Bedard will do his best to keep his pupil focused on the lesson at hand, especially if another call-up occurs before the end of the season. “We’ll nip that in the bud,” he said.
The instructor is not worried. Both Howard and backup goaltender Adam Berkhoel have proven to be more than willing students. As such, Bedard has every confidence that they will succeed.
“Both Jimmy and Adam are the type of kids who if I said, ‘We’re going to meet at 4 in the morning and we’re going to run the stairs in our equipment,’ they wouldn’t ask why or how. They would just show up, get ready and do it.

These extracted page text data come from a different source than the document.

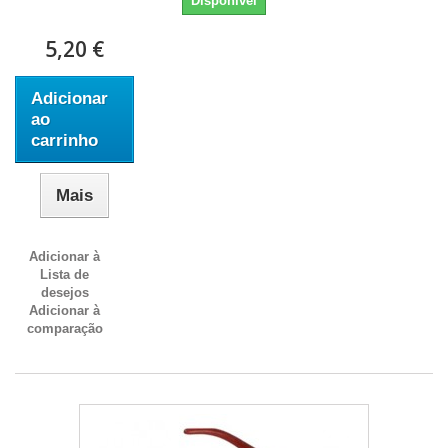
Disponível
5,20 €
Adicionar
ao
carrinho
Mais
Adicionar à
Lista de
desejos
Adicionar à
comparação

I’ve got all the time in the world for guys like that.”
For his part, Howard wouldn’t mind rewarding Bedard’s patience with some big wins in the second half of the season as the Griffins make the stretch run for the playoffs.
“My confidence has grown, especially if you look at my first year compared to this year,” he said. “I want to help the Griffins get back to the playoffs and make a longer run. If I need to throw the guys on my back and carry them, that’s what I’m here to do.”
When Bedard is asked about whether Howard is ready for the NHL, he doesn’t hesitate.
“Absolutely,” he said. “We like to look at all the players in Grand Rapids as being ready. If something should happen to Dom or Ozzie, Jimmy’s the guy – no ifs, ands or buts. He’s the guy.
Howard saw action in four NHL games during his rookie season, but it’s his time in Grand Rapids that will make the difference in the long run. If he’s the Red Wings’ goalie of the future, it’s everything that he has learned in a Griffins jersey that will matter.
“There’s no question that’s what he’s being groomed for,” Bedard said. “He’s had a little taste of the NHL, a little bit of going up and down due to injuries, and that’s been good for him.
“He’s been around that atmosphere, the playoffs and what not, and it’s all part of the process.”
Howard knows there are no guarantees. If he is going to stick with the Red Wings next year, he will have to prove that he is worthy of being given the job in Detroit.
“To be honest, I don’t want anything to be handed to me,” he said. “I think it’s definitely something you have to go out and earn. I’m really looking forward to the challenge."